Despite being on my sabbatical, I’ve had little time alone this year. I’m not complaining, exactly. I’m adjusting. Committing to life with someone means compromise…sometimes a lot of compromise.
But now? Now he’s off playing his annual poker game with his golfing crew and I’m sitting on the cold concrete stoop in the sun and unseasonable temps. I’m wearing socks Kim’s mom knitted and Crocs and sweats that match neither. I have mascara from last night still holding lashes in place (albeit not in the shape intended) and giving me that crazed NY hipster look that completely clashes with my otherwise hideous hair and outfit.
I can hear a plane thousands of feet above me taking people home and away, and a few birds chattering and probably asking each other why they didn’t migrate. A MARTA train is rolling down the tracks just far enough away to sound romantic and rumbly, and I am trying to find peace of mind away from the cats for reflecting.
It’s been a hell of a year for us, mostly in a good way but with a lot of upheaval and growth in unexpected places (including but not limited to my waistline). We staged the house, we looked for houses, we made offers and we were disappointed. We moved to an apartment we looked at more houses, we looked at land in North Carolina and we were disappointed more. We bought the condo and worked for several months with a team of amazing people to make it into a home.

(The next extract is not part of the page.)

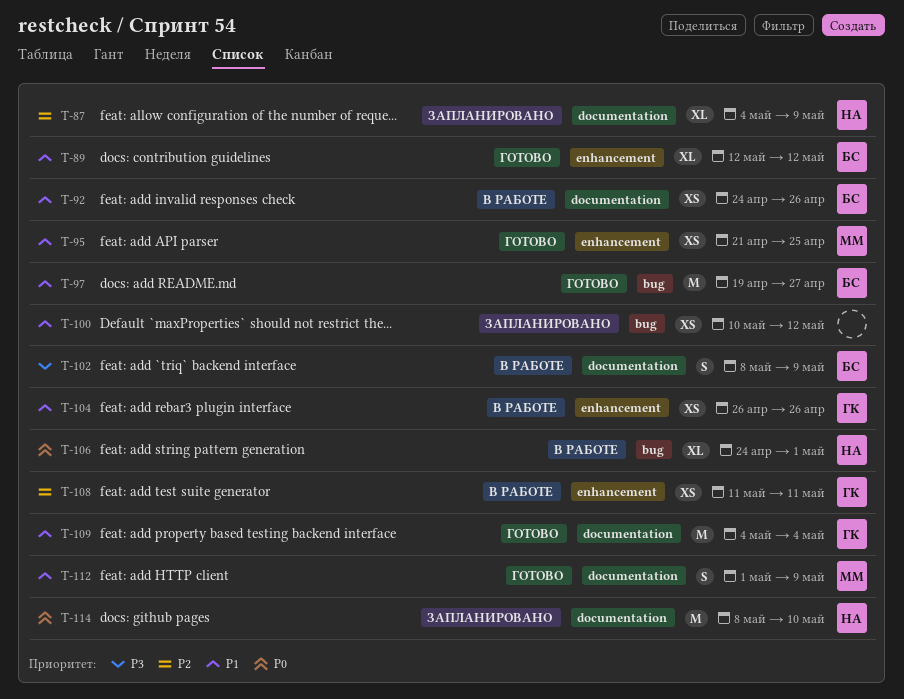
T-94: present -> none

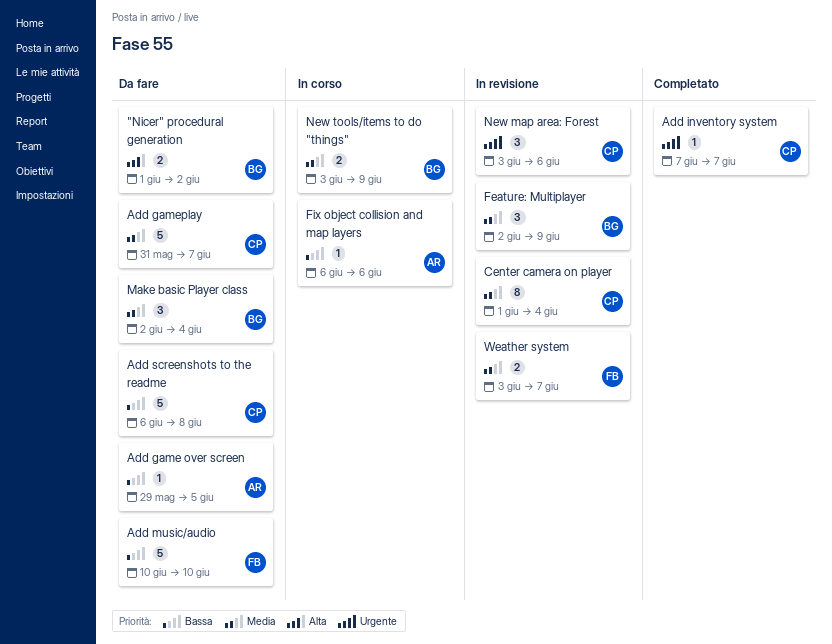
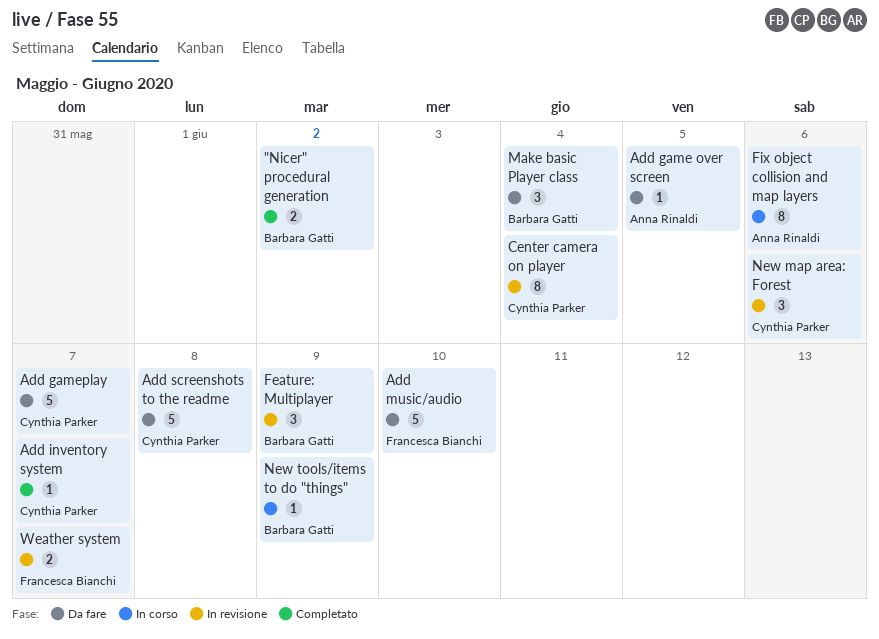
"Nicer" procedural generation, status: Da fare -> Completato
Fix object collision and map layers, estimate: 1 -> 8
New tools/items to do "things", estimate: 2 -> 1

We lost Amber and brought Monty home. We struggled with The Mc’s moms deteriorating physical and mental health. I let go of some friendships and rekindled half a bijillion old ones, making new ones along the way. I got sucked into facebook and twitterville, and enjoyed every second of it. I took a metric shit ton of photographs no one will ever see, and knitted far less than I intended. My blogging atrophied, possibly the side effect of happiness, but more likely the side effect of being too busy to sleep and always having a kitten in my lap if I was home long enough to sit down.
I brought my relationship with the Big G to a new level, and branded my skin to celebrate it. I washed the gray right out of my hair, and let it come back like a college aged child on summer break.
In the next year, I don’t know what I’ll do or who I’ll be on the other end but I know this: there will be more love, more laughter, less taking myself so damn seriously at work (and IRL), more travel, more reading, more knitting and more photography.
There will be more time with friends and hopefully family, marking the miles and the days with laughter that makes your face hurt and stories that will keep me warm when I’m old(er).
I hope the same for you. I hope that this year you feel more love in your heart than you ever have. I hope that the world brings you unexpected and wonderful surprises. I hope that any bad is washed over with waves of good and that our soul is able to recognize it when it’s presented.
Happy new year, everyone…and thanks for keeping me company on the ride.